O vice-presidente da Câmara Brasileira da Indústria da Construção (CBIC), José Carlos Martins. defende a ampliação de mecanismos que permitam o acesso à casa própria à população de baixa renda.

- Hoje sentimos boa-vontade do governo em solucionar a crise habitacional, mas enquanto a Caixa Econômica for o único agente financeiro autorizado a operar com recursos do Fundo de Garantia do Tempo de Serviço (FGTS), vai ser difícil pensar em ampliar o crédito para quem mais precisa-diz.

José Carlos Martins destaca que, além do desafio de descentralizar os recursos do FGTS destinados à aquisição da casa própria, o setor sofre ainda com uma elevada carga tributária, que representa 40% do custo final de uma casa popular.

- O governo precisa desonerar a habitação de interesse social para atrair mais investidores e reduzir o déficit de moradias no país.

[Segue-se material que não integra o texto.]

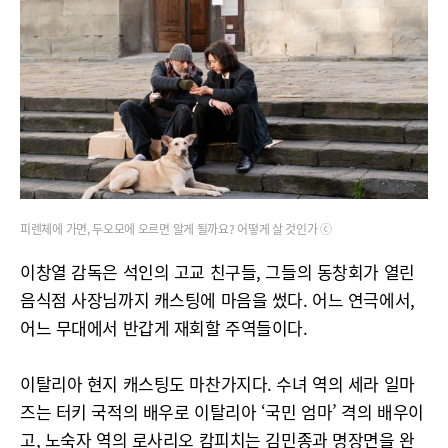
피렌체에 가면, 두오모에 오르면 알게 될까요? 어떻게 살 것인가 ⓒ
이창열 감독은 석인의 고교 친구들, 그들의 동창회가 열린
음식점 사장님까지 캐스팅에 마음을 썼다. 어느 연극에서,
어느 무대에서 반갑게 재회할 주역들이다.
이탈리아 현지 캐스팅도 마찬가지다. 수녀 역의 세라 일마
즈는 터키 국적의 배우로 이탈리아 ‘국민 엄마’ 격의 배우이
고, 노숙자 역의 로사리오 캄피치는 김민종과 명장면을 완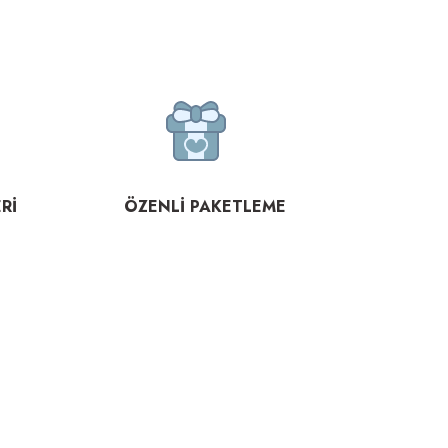
Rİ
ÖZENLİ PAKETLEME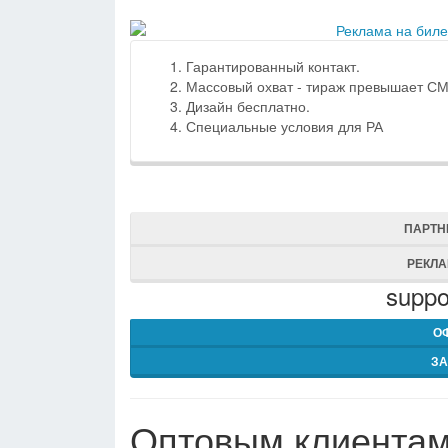
Гарантированный контакт.
Массовый охват - тираж превышает С
Дизайн бесплатно.
Специальные условия для РА
ПАРТН
РЕКЛ
suppo
О
ЗА
Оптовым клиента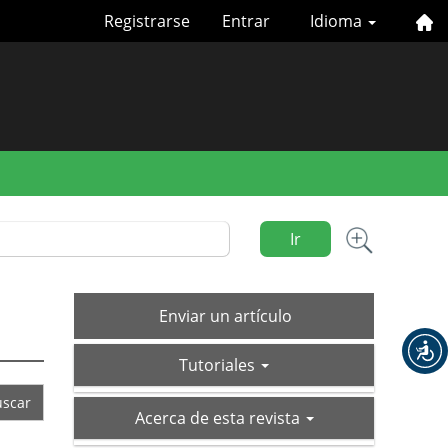
Registrarse
Entrar
Idioma
Ir
Enviar
Enviar un artículo
un
tutoriales
artículo
Tutoriales
acerca-
Acerca de esta revista
de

Só liberar verba, não adianta - conclui.

2 comentários:

Olívia Bandeira de Melo disse...

Lu, você poderia contar alguma dessas histórias de autogestão para a construção das habitações populares?
Uma coisa que me incomoda muito no Pac é você construir conjuntos habitacionais no lugar de casas já existentes, muitas vezes casas de famílias que estão naquele lugar há décadas, e que construiram e ampliaram suas casas, e colocar no lugar conjuntos habitacionais projetados sem o devido diálogo com essas comunidades. O que você acha disso?

Luciana Gondim disse...

Lili,

Conheço vários projetos em Minas, em SP e em algumas comunidades da Zona Oeste do Rio - Sepetiba e Campo Grande, por exemplo. Vou ver se consigo os telefones dos agentes dos mutirões para atualizar as entrevistas.